Der am 25. März 1957 unterzeichnete Vertrag zur Gründung der Europäischen 
Atomgemeinschaft (Euratom) bewirkte den Aufbau und die massive Förderung der 
europäischen Atomindustrie. Euratom ist die Grundlage für die Finanzierung der 
Atomforschung und für die Verteilung von Milliardenkrediten für Bau und Erhalt 
von Atomkraftwerken. In manchen älteren Texten zum Euratom-Vertrag ist noch ganz 
ungeschminkt nachzulesen, daß "die Kernenergie teuer war und die erforderlichen 
Investitionskosten die Möglichkeiten der einzelnen Staaten" - und erst recht die 
der Konzerne - überschritten. "Allgemeines Ziel des Vertrages war es, zur 
Bildung und Entwicklung einer mächtigen Kernkraftindustrie in Europa 
beizutragen."

Weiter erlaubte Euratom die fortlaufende, offene und verdeckte Subventionierung 
der "friedlichen" Atomenergie aus europäischen Finanzmitteln.
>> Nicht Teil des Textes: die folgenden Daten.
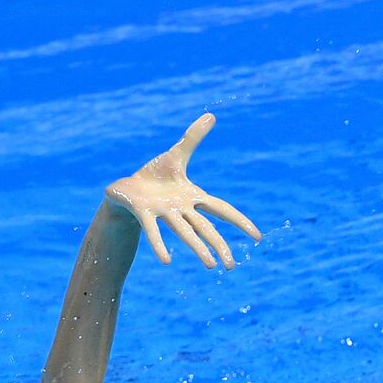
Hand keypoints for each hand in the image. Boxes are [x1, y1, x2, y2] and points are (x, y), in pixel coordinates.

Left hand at [104, 113, 260, 268]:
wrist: (125, 189)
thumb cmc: (154, 176)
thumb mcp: (176, 154)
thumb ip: (193, 137)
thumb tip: (212, 115)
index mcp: (193, 198)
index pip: (222, 210)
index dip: (240, 222)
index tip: (258, 237)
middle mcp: (182, 210)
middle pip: (205, 229)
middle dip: (220, 246)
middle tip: (231, 267)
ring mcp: (164, 213)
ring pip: (185, 233)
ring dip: (199, 250)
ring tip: (212, 266)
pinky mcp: (144, 214)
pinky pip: (154, 231)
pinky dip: (160, 245)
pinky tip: (167, 261)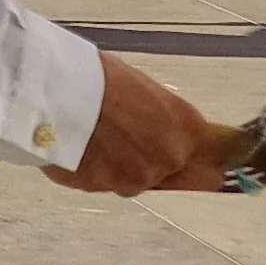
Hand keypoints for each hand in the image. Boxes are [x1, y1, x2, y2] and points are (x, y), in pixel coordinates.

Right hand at [45, 53, 232, 194]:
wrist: (52, 87)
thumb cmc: (95, 76)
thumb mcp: (141, 88)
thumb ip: (160, 118)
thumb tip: (155, 130)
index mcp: (187, 128)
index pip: (213, 155)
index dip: (194, 154)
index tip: (197, 160)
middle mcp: (169, 158)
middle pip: (164, 170)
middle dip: (144, 159)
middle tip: (117, 137)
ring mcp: (135, 178)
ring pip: (128, 180)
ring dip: (113, 167)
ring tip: (86, 140)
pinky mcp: (100, 188)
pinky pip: (96, 183)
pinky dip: (85, 170)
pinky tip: (70, 146)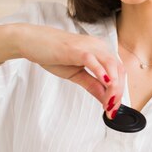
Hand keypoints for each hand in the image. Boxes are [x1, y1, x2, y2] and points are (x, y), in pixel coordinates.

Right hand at [0, 23, 124, 114]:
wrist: (31, 41)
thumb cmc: (52, 54)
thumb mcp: (76, 74)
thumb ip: (92, 85)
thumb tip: (105, 100)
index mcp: (100, 51)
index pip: (119, 72)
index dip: (120, 92)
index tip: (113, 109)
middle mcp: (99, 47)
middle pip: (119, 70)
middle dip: (118, 93)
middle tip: (112, 110)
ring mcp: (89, 46)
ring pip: (111, 66)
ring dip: (114, 87)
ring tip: (109, 104)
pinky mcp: (77, 49)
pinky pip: (93, 60)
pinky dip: (101, 73)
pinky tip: (106, 84)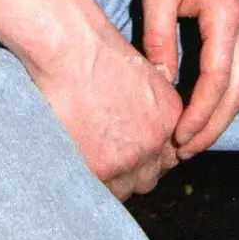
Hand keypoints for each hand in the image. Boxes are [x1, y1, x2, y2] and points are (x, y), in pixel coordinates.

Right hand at [26, 11, 184, 200]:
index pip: (167, 157)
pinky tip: (77, 166)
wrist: (69, 49)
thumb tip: (142, 115)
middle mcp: (155, 140)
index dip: (147, 158)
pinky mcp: (101, 169)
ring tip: (89, 163)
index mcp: (169, 115)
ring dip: (110, 180)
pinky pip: (100, 191)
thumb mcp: (139, 71)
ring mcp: (129, 158)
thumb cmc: (95, 48)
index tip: (130, 154)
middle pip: (147, 178)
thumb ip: (149, 100)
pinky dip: (90, 183)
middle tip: (108, 161)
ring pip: (124, 189)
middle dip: (131, 172)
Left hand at [137, 0, 238, 161]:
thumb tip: (161, 86)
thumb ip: (158, 37)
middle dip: (212, 127)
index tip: (176, 139)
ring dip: (219, 116)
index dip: (198, 116)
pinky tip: (199, 110)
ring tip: (189, 140)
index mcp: (227, 14)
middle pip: (238, 92)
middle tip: (183, 153)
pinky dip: (223, 96)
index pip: (217, 80)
So wurde in den 
letzten Jahrzehnten die Entwicklung eines neuen Atomreaktors, des EPR, durch das 
Konsortium Siemens-Areva (vormals: Siemens-Framatome) durch EU-Mittel 
finanziert. Weiter sollen beispielsweise die Euratom-Forschungsgelder im 
Zeitraum 2007 bis 2011 um 230 Prozent steigen. Allein für die 
Atomfusionstechnologie und den dazugehörigen Forschungsreaktor ITER sollen in 
diesem Zeitraum mehr als zwei Milliarden Euro ausgegeben werden, obwohl völlig 
unklar ist, ob die Fusionstechnik jemals einen Nutzen haben wird. Für 
"Kernspaltung und Strahlenschutz" sollen aus europäischen Finanztöpfen weitere 
287 Millionen Euro, für die atomare "Gemeinsame Forschungsstelle" 517 Millionen 
Euro zur Verfügung gestellt werden. Dagegen wurden von der EU für erneuerbare 
Energien zwischen 2002 und 2006 gerade einmal 96 Millionen Euro locker gemacht. 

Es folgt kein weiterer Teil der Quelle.